--- Given text ---

Mary Pat Wager | Collections: A Retrospective

Tags: Gallery News


Exhibition dates: October 21 - November 21, 2014

Artist's Reception: Friday, November 7, 2014 @ 5:00 p.m.-8:00 p.m.

"Mary Pat Wager has been collecting, categorizing, assembling, re-organizing and making art for over 30 years. She is a multi-disciplinary artist, but works primarily with sculpture. Her diverse materials include precious metals, bronze, copper, stainless steel, farm equipment, clay, antiques as well as small acquired items and objects from nature--in her words, “the debris of one’s life after the valuable stuff has been removed.” She is a true collector and a quietly prolific artist.

My first visit to her studio spaces was nothing less than inspiring. As I drove up the steep, winding driveway, her large metal sculptures dotted the bucolic landscape. Her house, which was designed by her husband Art, is a gallery in itself--every room displaying work in all sizes and mediums. As she guided me through the house, it quickly became apparent that the work tells her story through the materials she chooses. One example can be seen in the neatly matted and framed assemblages made as she developed her skills working for a frame shop. She came to find the controlled borders of the frame comforting.

In her basement “indoor” studio, she has plastic containers and small boxes tightly packed with treasures that she has been given or discovered over the years—discarded pieces of bronze castings, tiny branches, bones, small paintings, old computer parts, rusted metal scraps, unique pieces, garage sale finds—specimens of time and debris. The materials are worn and carry meaning. The histories of the objects she is given are assimilated into her work. She recounts the stories behind many of them. They cover every surface of the studio. There are easily over a hundred works in progress lining the tables of the studio and hanging along the walls. They lay in wait, ready to be assembled.

Her outdoor studio, just up the hill from her house, is a warehouse of large collections-- steel, tools, farm equipment, wooden shelves and boxes, helium tank toppers, large stones, small stones, blue stones, gray stones. In the back of the shop, there is an area for her welding equipment next to a garage door that open up for the warm months to more collections just outside. There is also a glassed-in room with a wood stove for a warm working space in the winter. This giant studio houses dozens of pieces waiting to be assembled and large finished works. Visiting her studio is like an artist's playground or Christmas, rooms filled with well-stocked supplies of every kind. She is surrounded by such a well-kept potential. Wager says she has enough raw material to make work for the rest of her life, yet she continues to collect objects and the stories they are tied to.

---

Resume the exhibition text on Mary Pat Wager's retrospective from the point where it stops.

--- Extracted material ---

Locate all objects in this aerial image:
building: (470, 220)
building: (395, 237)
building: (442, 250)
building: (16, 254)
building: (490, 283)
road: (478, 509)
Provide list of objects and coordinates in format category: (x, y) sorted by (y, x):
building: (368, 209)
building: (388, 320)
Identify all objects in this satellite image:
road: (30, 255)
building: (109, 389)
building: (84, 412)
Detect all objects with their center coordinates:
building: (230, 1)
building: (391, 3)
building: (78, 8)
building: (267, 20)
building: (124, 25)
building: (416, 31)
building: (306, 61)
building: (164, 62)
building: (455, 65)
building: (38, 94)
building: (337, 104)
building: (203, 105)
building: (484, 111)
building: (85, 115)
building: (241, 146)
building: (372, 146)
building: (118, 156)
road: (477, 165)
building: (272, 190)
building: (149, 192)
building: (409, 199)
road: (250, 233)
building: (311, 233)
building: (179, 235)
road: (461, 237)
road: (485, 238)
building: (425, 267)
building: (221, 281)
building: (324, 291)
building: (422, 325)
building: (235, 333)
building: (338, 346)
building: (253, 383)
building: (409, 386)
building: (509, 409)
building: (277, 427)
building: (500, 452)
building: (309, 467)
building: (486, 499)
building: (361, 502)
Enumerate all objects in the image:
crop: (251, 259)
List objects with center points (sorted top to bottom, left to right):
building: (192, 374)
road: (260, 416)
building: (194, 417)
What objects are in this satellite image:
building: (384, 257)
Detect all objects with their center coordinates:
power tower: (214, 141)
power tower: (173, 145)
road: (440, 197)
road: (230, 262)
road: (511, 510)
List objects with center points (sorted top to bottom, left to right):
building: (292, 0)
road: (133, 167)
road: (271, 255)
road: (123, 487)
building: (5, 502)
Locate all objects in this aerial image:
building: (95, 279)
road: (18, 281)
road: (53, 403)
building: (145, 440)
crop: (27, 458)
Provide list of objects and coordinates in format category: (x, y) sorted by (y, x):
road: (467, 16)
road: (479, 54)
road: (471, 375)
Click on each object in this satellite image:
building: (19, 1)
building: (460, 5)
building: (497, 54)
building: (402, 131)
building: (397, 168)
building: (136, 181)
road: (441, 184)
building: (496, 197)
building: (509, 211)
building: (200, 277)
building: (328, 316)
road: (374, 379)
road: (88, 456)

---

» Final result:
In an attempt to further categorize the work, I view the majority of the work as specimens or altars. The specimens can be any sort of object; usually they are singular but they could be a small collection of objects. They become specimens when they are placed in “frames” such as wooden boxes, cardboard boxes, tin boxes, actual frames or mounted to matte board, wood or metal surfaces. The framing transforms the ordinary object into a revered one, something we might see in a museum or on display in someone’s home. Sometimes several specimens are grouped together to create large altar-like assemblages. The altar seems to be a reoccurring abstract motif, and there is certainly something ritualistic, even spiritual about the work.

There is an inherent search for balance in both materials and compositions. Often a strong geometric element is meticulously placed with a dripping organic form, bone with steel, a natural element with a man-made, menacing pieces mounted to smooth surfaces. The artist works methodically, experimenting with many elements until she is satisfied by the compositions. She balances two sensibilities of her own-- one more scientific and organized, one more interpretive or narrative. She says, “I feel like an archivist, preserving a visual history.” That feeling rings true as soon as you step into her studio, but she is also an interpreter of history through her arrangement of the work, alluding to a more spiritual aspect of her role.

The subject of the works ranges from figurative portraits, masks, narrative assemblage, to geometric abstraction, but all of it made from this vast collection of materials and all of it tied to a specific history. Time plays a central role in the work. The objects Wager uses are inescapably nostalgic—old, weathered, dated. She enjoys using objects that are obsolete and difficult to identify. Many of the pieces are motivated by memory and her own sense of time and place. Her working method is very much about time as well. Because she is simultaneously working on dozens of pieces, any given piece could take years to complete. Over the last two years of visits, I have watched the pieces and their stories unfold, sometimes slowly and almost unnoticeably, other times drastically. One work in-progress informs the development of another, the materials and stories weaving in and out of the work.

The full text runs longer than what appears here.